DIRECTIONS FOR THIS TASK: Scan the entries below for the word "Adhesive" and copy every line where it turns up.

DATA EXTRACTS:
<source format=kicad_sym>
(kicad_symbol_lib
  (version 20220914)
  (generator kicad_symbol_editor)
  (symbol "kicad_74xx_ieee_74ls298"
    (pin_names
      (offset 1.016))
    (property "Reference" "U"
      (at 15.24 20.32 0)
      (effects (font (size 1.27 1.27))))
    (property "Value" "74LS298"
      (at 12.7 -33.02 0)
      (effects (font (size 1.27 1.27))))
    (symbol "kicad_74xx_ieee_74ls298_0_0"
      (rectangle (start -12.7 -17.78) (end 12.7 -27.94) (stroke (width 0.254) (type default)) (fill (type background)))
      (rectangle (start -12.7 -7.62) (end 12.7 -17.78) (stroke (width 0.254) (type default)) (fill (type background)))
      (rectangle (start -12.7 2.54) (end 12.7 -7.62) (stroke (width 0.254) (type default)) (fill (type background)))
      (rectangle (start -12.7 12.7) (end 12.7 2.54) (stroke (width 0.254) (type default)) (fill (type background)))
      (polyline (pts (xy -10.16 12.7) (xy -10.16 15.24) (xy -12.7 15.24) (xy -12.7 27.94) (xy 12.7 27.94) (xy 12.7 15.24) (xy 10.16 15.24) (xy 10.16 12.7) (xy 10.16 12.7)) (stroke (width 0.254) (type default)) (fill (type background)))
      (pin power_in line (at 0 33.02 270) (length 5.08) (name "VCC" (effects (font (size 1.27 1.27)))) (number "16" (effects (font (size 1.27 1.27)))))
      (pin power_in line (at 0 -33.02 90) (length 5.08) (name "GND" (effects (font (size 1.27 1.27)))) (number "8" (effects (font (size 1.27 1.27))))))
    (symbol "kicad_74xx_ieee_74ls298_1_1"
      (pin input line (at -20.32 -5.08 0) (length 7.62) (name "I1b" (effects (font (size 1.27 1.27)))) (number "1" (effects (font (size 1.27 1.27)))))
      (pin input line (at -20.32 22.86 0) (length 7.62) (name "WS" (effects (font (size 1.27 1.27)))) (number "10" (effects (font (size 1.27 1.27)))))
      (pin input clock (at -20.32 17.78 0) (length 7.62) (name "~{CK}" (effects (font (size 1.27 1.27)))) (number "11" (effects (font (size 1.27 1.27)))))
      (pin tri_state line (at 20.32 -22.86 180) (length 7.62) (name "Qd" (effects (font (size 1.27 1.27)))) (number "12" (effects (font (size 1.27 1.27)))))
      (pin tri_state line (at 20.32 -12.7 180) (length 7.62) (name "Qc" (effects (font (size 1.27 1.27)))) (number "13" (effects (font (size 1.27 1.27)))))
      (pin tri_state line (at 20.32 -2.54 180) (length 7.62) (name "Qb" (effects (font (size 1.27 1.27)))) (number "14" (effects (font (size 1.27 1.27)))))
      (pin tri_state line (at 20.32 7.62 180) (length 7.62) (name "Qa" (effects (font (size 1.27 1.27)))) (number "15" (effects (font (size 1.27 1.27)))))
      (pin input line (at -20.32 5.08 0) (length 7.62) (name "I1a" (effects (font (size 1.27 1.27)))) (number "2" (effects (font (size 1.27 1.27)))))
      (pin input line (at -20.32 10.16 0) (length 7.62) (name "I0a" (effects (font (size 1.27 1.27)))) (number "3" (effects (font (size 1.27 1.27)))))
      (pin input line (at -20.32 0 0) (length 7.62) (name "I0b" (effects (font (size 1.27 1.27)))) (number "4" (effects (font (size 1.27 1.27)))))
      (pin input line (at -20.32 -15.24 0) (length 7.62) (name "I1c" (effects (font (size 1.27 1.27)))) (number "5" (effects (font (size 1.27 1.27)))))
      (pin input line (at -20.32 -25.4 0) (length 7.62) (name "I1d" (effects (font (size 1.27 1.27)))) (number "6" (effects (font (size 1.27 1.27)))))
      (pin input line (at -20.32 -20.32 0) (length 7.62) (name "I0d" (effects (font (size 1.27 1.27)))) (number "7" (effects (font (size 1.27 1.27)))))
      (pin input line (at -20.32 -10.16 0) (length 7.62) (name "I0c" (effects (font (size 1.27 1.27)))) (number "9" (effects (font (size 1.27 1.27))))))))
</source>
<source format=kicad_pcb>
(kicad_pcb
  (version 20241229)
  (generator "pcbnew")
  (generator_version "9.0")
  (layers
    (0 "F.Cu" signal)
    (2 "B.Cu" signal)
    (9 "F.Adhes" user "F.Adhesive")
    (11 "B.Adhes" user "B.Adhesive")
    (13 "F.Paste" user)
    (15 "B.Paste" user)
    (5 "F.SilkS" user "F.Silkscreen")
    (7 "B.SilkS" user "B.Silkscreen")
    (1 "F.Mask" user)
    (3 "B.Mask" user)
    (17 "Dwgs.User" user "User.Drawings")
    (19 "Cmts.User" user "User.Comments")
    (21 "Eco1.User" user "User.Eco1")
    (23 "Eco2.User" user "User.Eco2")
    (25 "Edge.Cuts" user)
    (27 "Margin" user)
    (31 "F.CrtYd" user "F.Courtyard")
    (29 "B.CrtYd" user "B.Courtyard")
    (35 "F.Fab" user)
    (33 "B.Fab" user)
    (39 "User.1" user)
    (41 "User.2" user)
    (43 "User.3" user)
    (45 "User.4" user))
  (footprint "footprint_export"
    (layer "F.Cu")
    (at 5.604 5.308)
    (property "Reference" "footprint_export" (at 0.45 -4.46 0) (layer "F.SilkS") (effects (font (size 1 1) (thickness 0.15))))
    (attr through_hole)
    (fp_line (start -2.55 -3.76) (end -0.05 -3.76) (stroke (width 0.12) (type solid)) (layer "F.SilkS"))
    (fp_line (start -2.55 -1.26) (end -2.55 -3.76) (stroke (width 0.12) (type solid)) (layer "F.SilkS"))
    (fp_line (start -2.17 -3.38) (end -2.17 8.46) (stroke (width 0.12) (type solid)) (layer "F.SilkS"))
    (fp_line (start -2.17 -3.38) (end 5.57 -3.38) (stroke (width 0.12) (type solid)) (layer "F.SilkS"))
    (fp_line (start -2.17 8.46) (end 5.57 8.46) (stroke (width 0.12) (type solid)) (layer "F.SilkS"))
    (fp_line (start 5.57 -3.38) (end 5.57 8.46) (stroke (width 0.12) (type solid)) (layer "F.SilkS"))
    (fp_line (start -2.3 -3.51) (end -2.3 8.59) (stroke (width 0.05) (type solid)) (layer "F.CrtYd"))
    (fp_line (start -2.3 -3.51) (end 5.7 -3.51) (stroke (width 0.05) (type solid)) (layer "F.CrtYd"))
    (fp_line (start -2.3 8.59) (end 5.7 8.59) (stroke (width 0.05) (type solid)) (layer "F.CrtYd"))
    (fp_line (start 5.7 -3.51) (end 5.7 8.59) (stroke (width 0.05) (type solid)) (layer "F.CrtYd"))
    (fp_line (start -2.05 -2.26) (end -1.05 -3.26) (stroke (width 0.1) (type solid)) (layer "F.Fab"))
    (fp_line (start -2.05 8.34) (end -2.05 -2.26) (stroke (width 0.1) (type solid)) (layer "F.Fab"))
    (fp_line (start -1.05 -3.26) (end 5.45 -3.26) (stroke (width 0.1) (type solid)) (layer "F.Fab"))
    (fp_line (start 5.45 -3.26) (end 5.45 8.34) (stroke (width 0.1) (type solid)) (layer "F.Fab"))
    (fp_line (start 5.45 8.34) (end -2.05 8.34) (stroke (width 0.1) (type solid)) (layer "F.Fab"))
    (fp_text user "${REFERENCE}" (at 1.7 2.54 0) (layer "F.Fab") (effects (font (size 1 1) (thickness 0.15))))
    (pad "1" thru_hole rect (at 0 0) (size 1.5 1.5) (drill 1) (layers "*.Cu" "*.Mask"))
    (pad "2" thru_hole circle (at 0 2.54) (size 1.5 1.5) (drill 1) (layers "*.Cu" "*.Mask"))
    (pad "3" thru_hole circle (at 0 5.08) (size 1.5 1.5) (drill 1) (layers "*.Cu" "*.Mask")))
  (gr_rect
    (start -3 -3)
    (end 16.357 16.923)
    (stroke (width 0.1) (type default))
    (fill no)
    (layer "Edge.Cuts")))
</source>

WRITTEN RESPONSE:
    (9 "F.Adhes" user "F.Adhesive")
    (11 "B.Adhes" user "B.Adhesive")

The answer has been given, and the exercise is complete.